Sat, 05 May 2001

Afghan refugee disaster looming

By Tahir Ikram

MASLAQH CAMP, Afghanistan (Reuters): Zarif Gul Jan repeatedly slaps a wrinkled hand on his stomach. "I am hungry," he says over and over.

The 79-year-old Afghan, supporting his wiry frame on two crutches, was among the multitude of internally displaced people gathered at Maslaqh camp, 20 kilometers west of the western city of Herat to see Ruud Lubbers, the UN High Commissioner for Refugees (UNHCR).

"I am hungry," he repeated as he pulled at the sleeve of the Reuters correspondent. "I am starving."

Jan was not alone. At the camp site, thousands of Afghans who have fled their homes to escape war and the worst drought in 30 years go to bed without a morsel of food.

UN relief operations have provided tents or mud houses to more than 100,000 people at the camp. Food is also given out, though most camp residents complain about the quantity.

(Saved data entries)
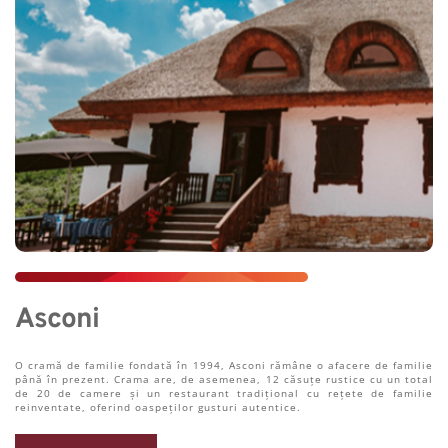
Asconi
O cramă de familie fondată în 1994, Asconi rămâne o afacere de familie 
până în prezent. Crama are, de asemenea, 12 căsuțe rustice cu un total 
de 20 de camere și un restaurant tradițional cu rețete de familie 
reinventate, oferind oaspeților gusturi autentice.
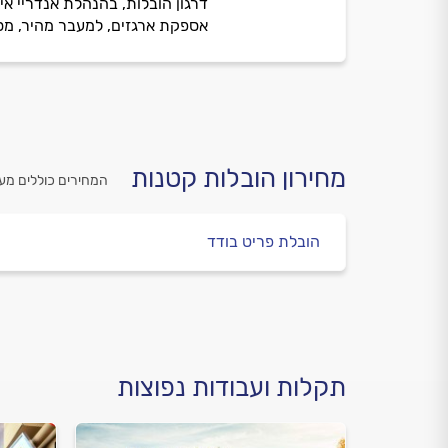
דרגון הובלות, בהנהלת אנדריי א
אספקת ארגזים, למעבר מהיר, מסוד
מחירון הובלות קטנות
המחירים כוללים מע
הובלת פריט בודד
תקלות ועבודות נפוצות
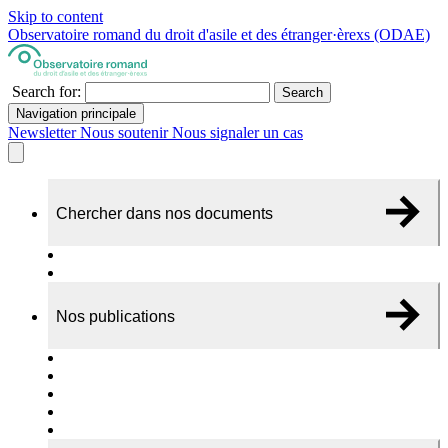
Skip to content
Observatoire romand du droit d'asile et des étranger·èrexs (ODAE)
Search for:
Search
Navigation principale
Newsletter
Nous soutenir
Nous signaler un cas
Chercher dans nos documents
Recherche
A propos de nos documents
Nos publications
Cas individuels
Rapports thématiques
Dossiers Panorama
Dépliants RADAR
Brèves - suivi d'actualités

• _About this task_: Write out the passage from the article on Afghan refugees word for word, beginning at "MASLAQH CAMP, Afghanistan" and stopping after "for Refugees (UNHCR).".

• _Solution for this task_:
MASLAQH CAMP, Afghanistan (Reuters): Zarif Gul Jan repeatedly slaps a wrinkled hand on his stomach. "I am hungry," he says over and over.

The 79-year-old Afghan, supporting his wiry frame on two crutches, was among the multitude of internally displaced people gathered at Maslaqh camp, 20 kilometers west of the western city of Herat to see Ruud Lubbers, the UN High Commissioner for Refugees (UNHCR).